■ Supplied material

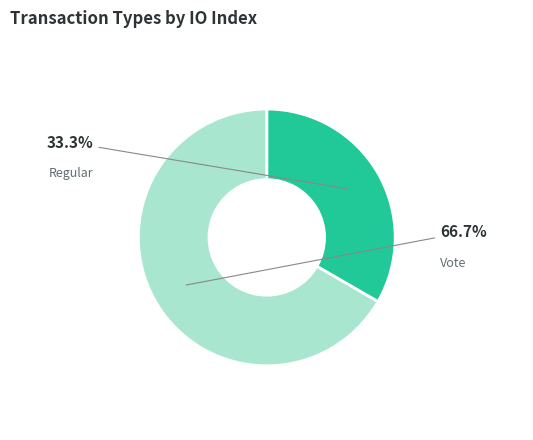

To the nearest percent, what is the average slice percentage?

50%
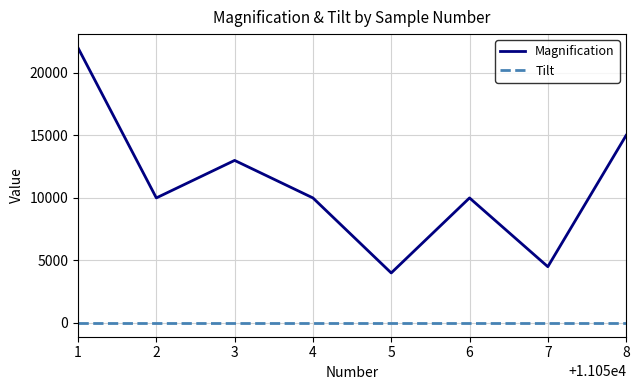

Reading right to left, extract all data points from this chart.

Magnification: 8=15000	7=4500	6=10000	5=4000	4=10000	3=13000	2=10000	1=22000
Tilt: 8=0	7=0	6=0	5=0	4=0	3=0	2=0	1=0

■ Activity
Give every line of the items as a numbered list, leaving out the blank lines and the pictures.

■ Expected output
1. To the nearest percent, what is the average slice percentage?
2. 50%
3. Reading right to left, extract all data points from this chart.
4. Magnification: 8=15000	7=4500	6=10000	5=4000	4=10000	3=13000	2=10000	1=22000
5. Tilt: 8=0	7=0	6=0	5=0	4=0	3=0	2=0	1=0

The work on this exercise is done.